The bill predictability problem is persistent enough that a cottage industry of collecting and interpreting cloud bills has started to address it. 6Fusion, Uptime Software, Cloud Cruiser, and the cloud server configuration management service, Puppet Labs, offer more detailed and sometimes more real time billing information.
Uptime says it doesn’t need user names and passwords to provide such billing insight; it can use the Amazon API that allows read-only access to server stats to figure out bills. Going beyond Amazon bill tracking, Uptime can tag an account with extra identifiers so that the buyer knows not only is the human resources department over its planned budget for the month but which employee’s account is responsible. With its detailed information, UptimeCloud can compose a near real-time picture of a company’s bill at any time of the month.
But these services will leave some companies uneasy, since it offers a third party a close look into how much computing capacity the company is using and possibly for what applications. That might be more information than a company wants to share. Plus, it adds costs.

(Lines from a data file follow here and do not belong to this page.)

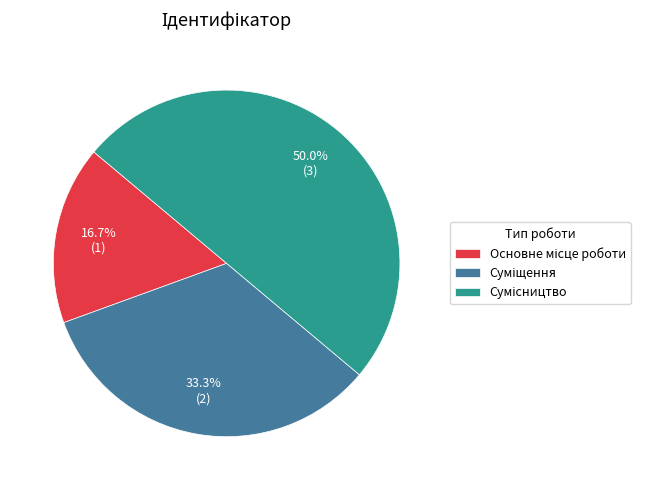

What is the total percentage of Сумісництво and Суміщення?

83.3%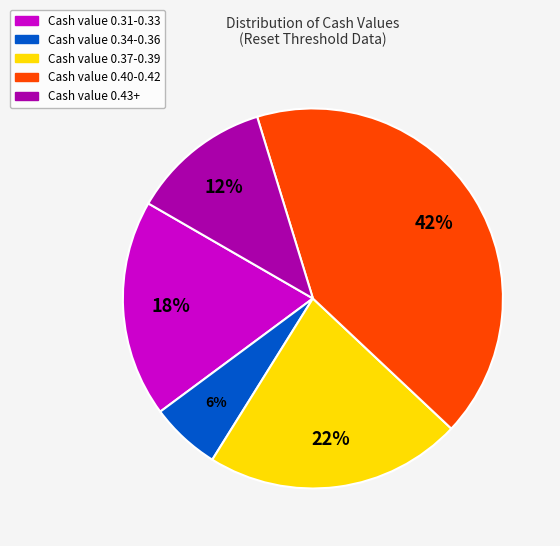

To the nearest percent, what is the average slice percentage?

20%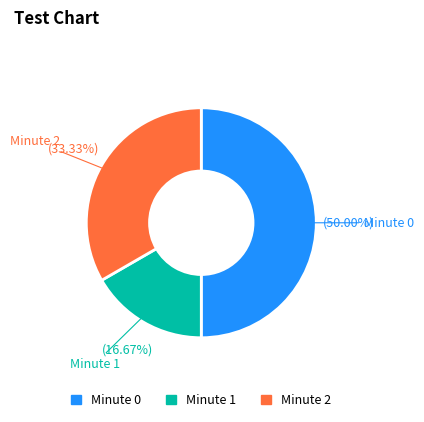

How many segments does this pie chart have?

3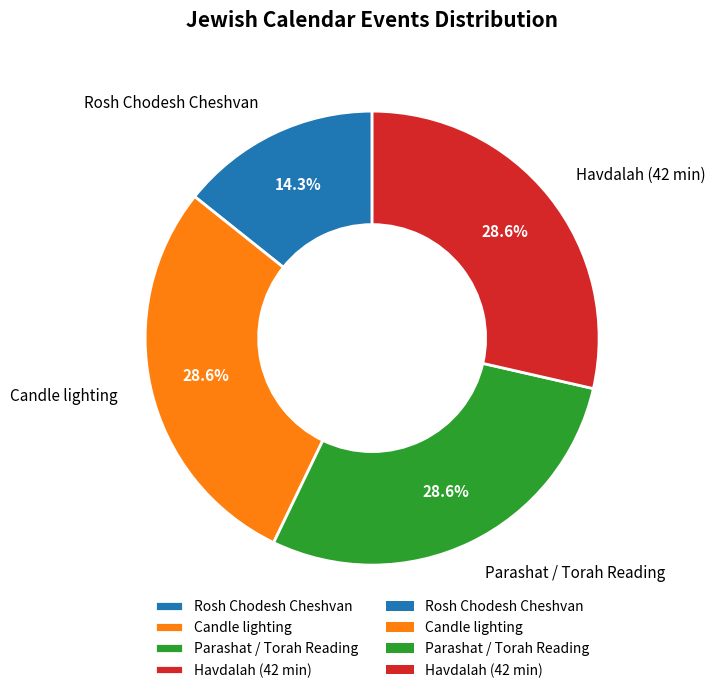

Between Rosh Chodesh Cheshvan and Havdalah (42 min), which is larger?

Havdalah (42 min)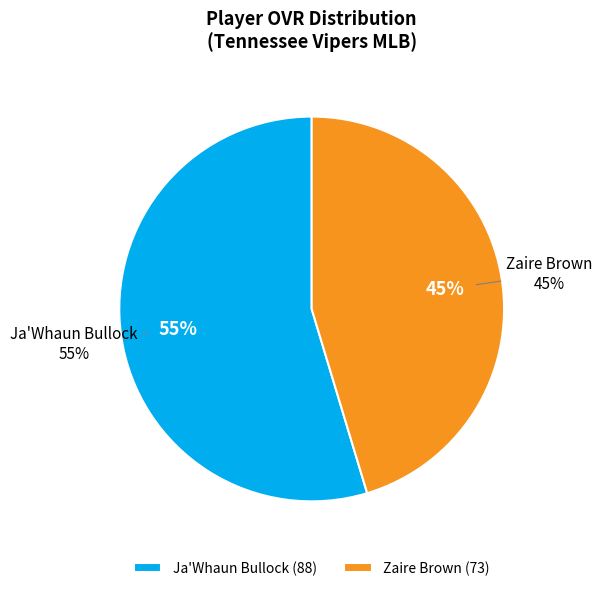

What is the change in value from Ja'Whaun Bullock to Zaire Brown?

-15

Carpathia InstantOn Cloud offers a financial threshold alarm, so that a company is alerted when it uses up the planned hours before the end of the month. 6fusion says its Cloud Resource Meter can indicate whether it’s cheaper to run a VMware workload on premises or in the cloud. The company sells a management platform for both on premises or public cloud, with bill per use pricing, but it works with VMware virtual servers, not Amazon AMIs (Amazon Machine Images, a proprietary version of Xen) or Carpathia InstantOn Cloud XenServers.

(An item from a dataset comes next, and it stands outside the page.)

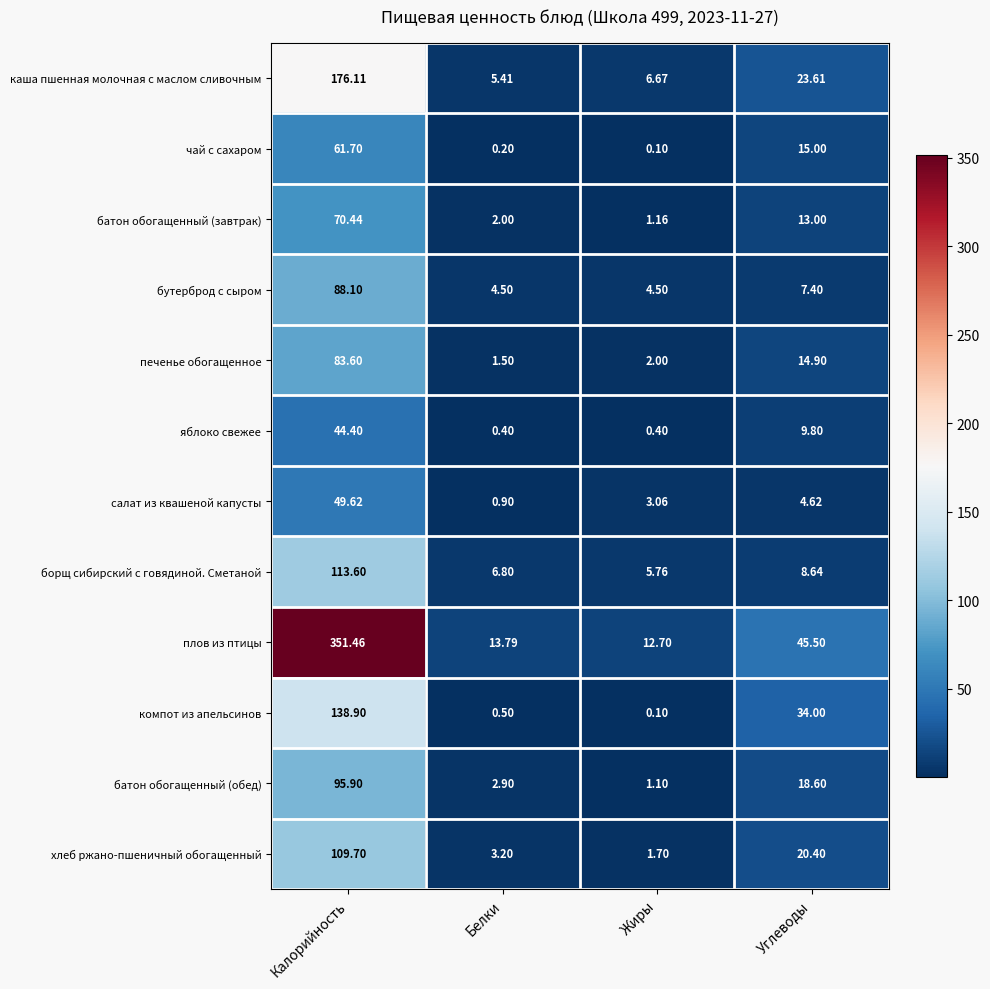

Which category has the highest value across all series?

Калорийность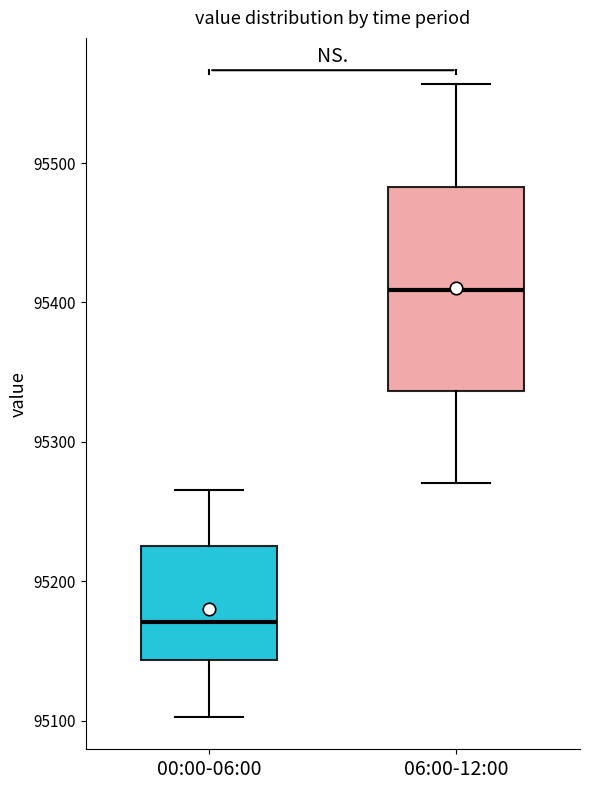

Which box is the tallest, from its lower edge to its upper edge?

06:00-12:00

Another source of billing information is a third party, front end management firm. RightScale–a server commissioning, monitoring, and management service–is one of the few that can track and summarize bills at any time of the month from multiple cloud providers. That as-you-go tracking of costs during the month isn’t information RightScale gets directly from all the cloud suppliers, though. “We had to develop bill tracking ourselves,” said CEO Michael Crandell in an interview.
Amazon and other leading cloud vendors are aware of the problem and working on providing greater visibility into cloud charges, during the month as well as at the end of the month. At the same time, Amazon has dropped the price on its popular small Linux server offering twice in three years, from 10 cents an hour to 8.5 cents to 8 cents, or by about 20%. Microsoft has likewise recently dropped prices. Cloud customers, regardless of whether they can see all the details they want, see per unit charges headed in the right direction.

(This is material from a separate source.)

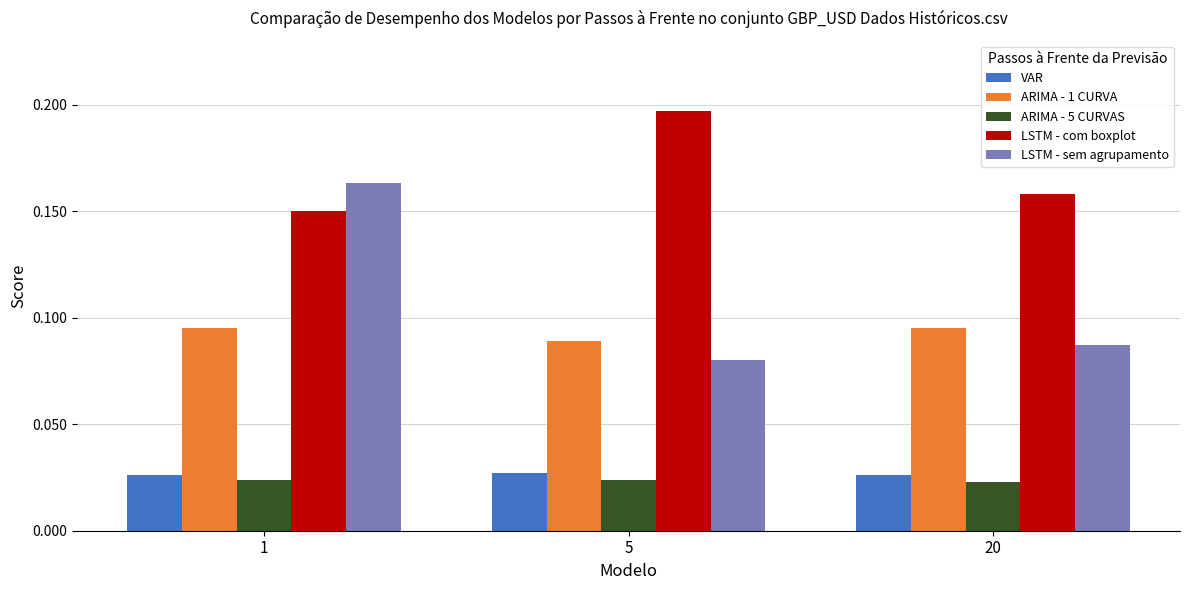

Is it true that LSTM - sem agrupamento equals 0.1 at 1?

False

As a new type of service, the public cloud industry in many areas has brought a new level of transparency to IT operations. Its price list is posted for anyone to see, and a service failure results in public notices and postmortems explaining what went wrong, all of which is then dissected in online analysis and tweets. But the public cloud has yet to achieve an adequate degree of transparency that would make it easy for would-be customers to predict monthly bills. It’s a feature that in the rush to expand cloud services seems to have been overlooked so far. If public cloud is going to take over more large-scale, enterprise IT workloads, tools that allow that kind of predictability will be essential.